In den Lotterieverkaufsstellen auf den Kanarischen Inseln stehen für die diesjährige weihnachtliche Sonderziehung 450.000 Lose zum Verkauf. Das staatliche Lotterieunternehmen schätzt, dass jeder Canario im Schnitt 43 Euro für die Weihnachtsziehung ausgeben wird. Im vergangenen Jahr waren es noch 38 Euro.

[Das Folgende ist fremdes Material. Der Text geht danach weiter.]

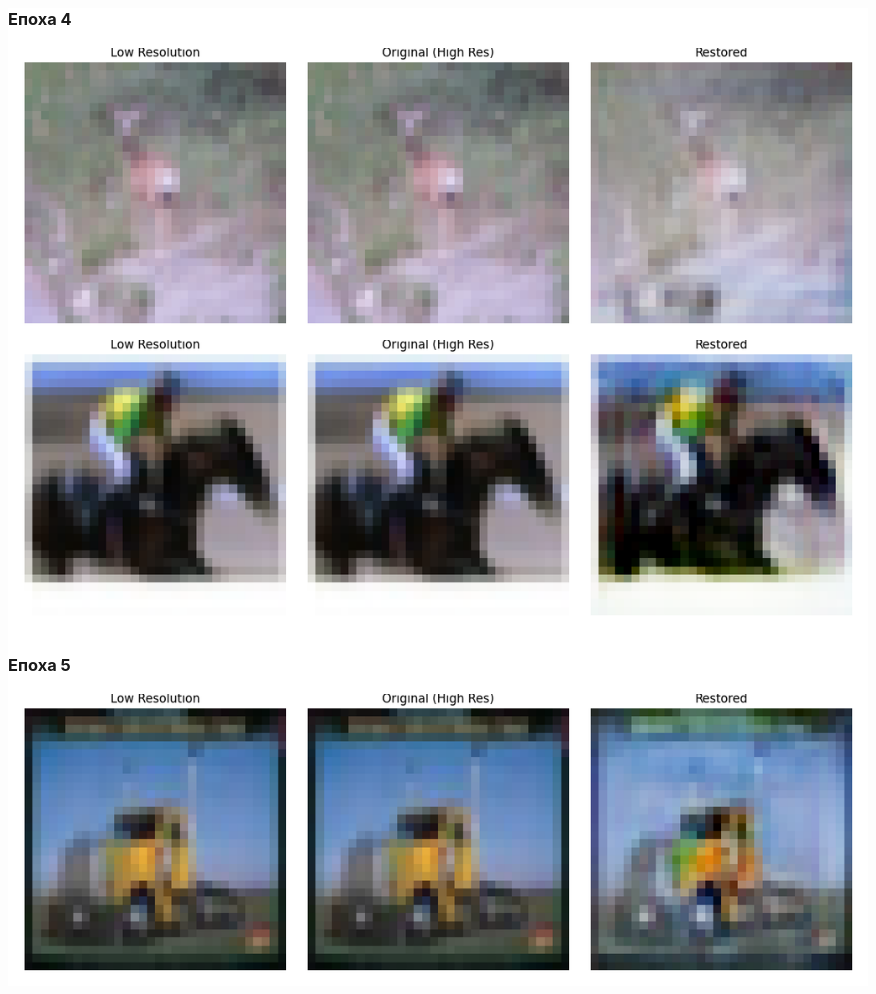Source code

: ### **Епоха 4**
![Epoch 4 - Image 0](comparisons/comparison_epoch_4_image_0.png)
![Epoch 4 - Image 1](comparisons/comparison_epoch_4_image_1.png)

### **Епоха 5**
![Epoch 5 - Image 0](comparisons/comparison_epoch_5_image_0.png)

Artikel 155 erreicht auch die Lotterie

Für viele Lotteriekäufer ist die Zahlenkombination ihres Loses eine Herzensangelegenheit. Es gibt diejenigen, die seit Jahrzehnten die letzte Endziffer spielen, andere, die ein besonderes Datum, das für sie persönlich viel bedeutet, wählen und wieder andere, die nicht ganz so persönliche Gründe mit einer Zahlenkombination verbinden. Dies zeigt sich dieses Jahr an der großen Nachfrage nach Losen mit der Endziffer 155. Der Artikel 155 der Spanischen Verfassung, der im Rahmen der Katalonien-Krise nun in aller Munde ist, erfreut sich als Lotterienummer großer Beliebtheit. Die höchste Nachfrage wurde für die Zahlenfolge 00155 verzeichnet, die seit Monaten vergriffen ist. Offenbar macht der Aberglaube in diesem Fall eine Ausnahme, denn Lose, die mit „0“ beginnen, sind üblicherweise als „hässlich“ verschrien und wenig beliebt.

Sehr gefragt sind dieses Jahr auch Lose mit der Nummer des Datums, an dem Katalonien das Referendum abgehalten hat: 11017.